● **Task statement**:
Without including any pictures, write out all the entries exactly.

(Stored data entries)
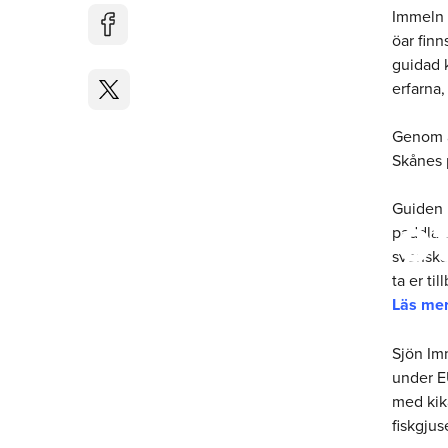
Immeln 
öar finn
guidad 
erfarna,
Genom a
Skånes p
Guidad kanot
Guiden 
paddla t
svenska
Immeln
ta er til
Läs mer
Sjön Imm
under EU
med kika
fiskgjus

● **Output for this exercise**:
Immeln 
öar finn
guidad 
erfarna,
Genom a
Skånes p
Guidad kanot
Guiden 
paddla t
svenska
Immeln
ta er til
Läs mer
Sjön Imm
under EU
med kika
fiskgjus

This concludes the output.